Sawdust is good for the soul. Most beginner woodworkers get into it because they recognize the longevity of the artwork they're creating. It can be exceedingly practical and there is even the chance of turning it into a professional career. They’re handsomely compensated for skills in building furniture. But no matter if you’re a master craftsman/craftswoman or a rank amateur, you need the must-have tools for woodworking.
If there’s one power-activated saw belonging in every beginner’s box, it’s a circular saw. There are endless brands available, but they all have a common feature. That’s a round or circular blade full of sharp teeth that tear through wood. All circular saws are electric, although they come in various power ratings. Most are corded tools running on household current, but there have been great advances in cordless circular saws.
Every beginning woodworker should also invest in a decent jigsaw. They’re also called saber saws because of their reciprocating, saber-like blade. These electric power tools are designed to make intricate cuts that can be straight, curved or serpentine. Think of the lines in a jigsaw puzzle, and you’ll know what a jigsaw is capable of.
Most beginning woodworkers invest in a table saw early in the game. Table saws produce cuts that aren’t easily achieved with other saw types. They’re designed like upside down circular saws where the blade is exposed from below the saw table or work surface. Blade depth and angles are easily adjusted for precision.

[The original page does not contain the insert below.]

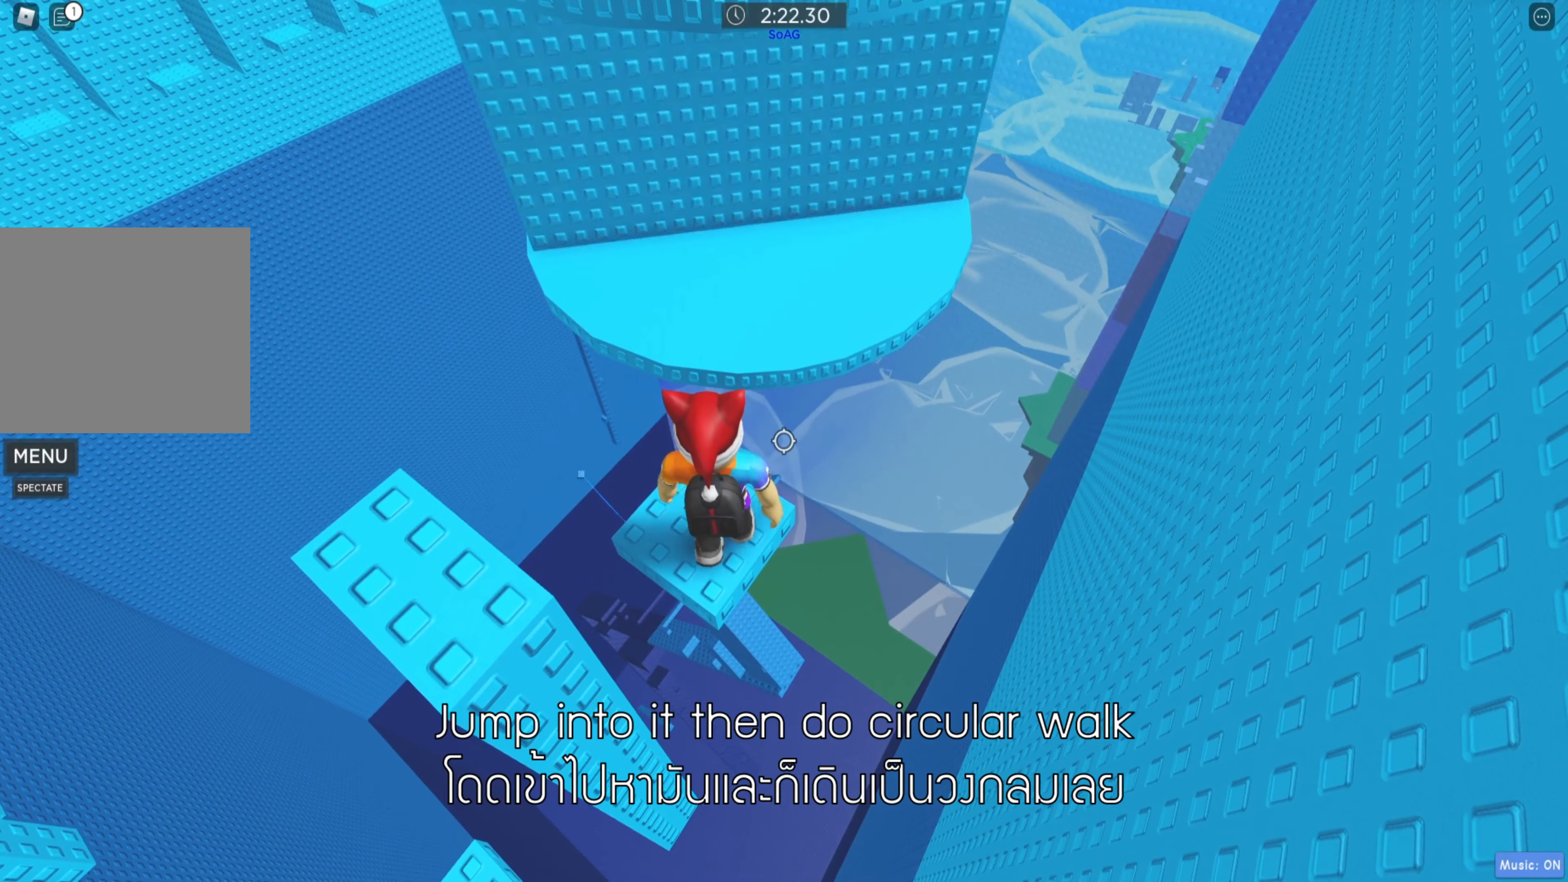
{"keys": ["w"], "events": [[450, "w", "down"]]}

You might also consider a handsaw, bandsaw, or miter saw.
Planes are cutting tools rather than abrasive, sanding devices. All types of planes use a fixed blade to shave off wood fibers, letting them take shape and become progressively smoother. Blade size and depth are the key variables in how much material can be removed at a time.
You’ll hear several plane names that sound somewhat foreign, if not amusing. Rabbet planes and jack planes both shave wood, but they have considerably different applications. You’ll also hear terms like jointers, blocks and spokeshaves. As well, you’ll hear them referred to by numbers. They’re all types of hand planes that beginning woodworkers should investigate.
If you’re going to buy one electric wood-finishing tool, it should be an orbital sander. These fast-action machines take all the strain out of hand sanding and do it a lot quicker. Orbital sanders differ from inline tools like belt sanders. They use sandpaper pads revolving in a circular or orbital pattern.
Often, there’s no better tool than a hand file to shape and smooth wood. Hand files are inexpensive and last a long time if you buy ones made with quality steel. Once dull, hand files are best replaced rather than trying to sharpen them
Assembly and Measuring Tools
Hammers and powerdrills are fantastic for holding your creation together depending on what you prefer. For beginner woodworkers it's highly suggested to go with a simple hammer and nails but if you want to try slotted assembly then a power drill can make a very nice addition to your line of tools. When it comes to measuring tools? A tape measure is a carpenter's best friend and you won't want to be caught without in your toolkit.
Woodworkers are mostly concerned with three types of tape: Packing Tape, Double-Sided Tape, and Masking Tape. Packing Tape, more commonly known as "carton sealing tape," represents two-thirds of global tape sales. Double-Sided Tape, sometimes called carpet tape or woodworking tape, was invented for just that reason. And, as mentioned earlier, Masking Tape was created to make for neater paint jobs in the automobile industry and is now used in all kinds of painting applications.
In the workshop, packing tape is a great way to wrap parts tightly together for various milling operations. I use it frequently to re-attach a cutoff piece from a tapered leg so that the work piece can be turned and passed safely again through the saw. We also use it from time to time to close a box for storage or shipping.
Double-sided tape is often used to hold a template to a work piece or to hold two or more work pieces together while performing some shaping or smoothing operation.
Perhaps the tape we woodworkers use most is masking tape. Low adhesion allows masking tape to peel off easily leaving little residue behind (hopefully) and affecting little damage to the surface. We use it for marking parts, temporarily attaching parts, or keeping loose parts together. A strip placed along a cut line will reduce splintering in some specific cutting circumstances and I frequently use a strip of tape as a shim to perfect an angle. Masking tape makes great temporary labels, too. On occasion I have even used the stuff for its original intended purpose… as masking.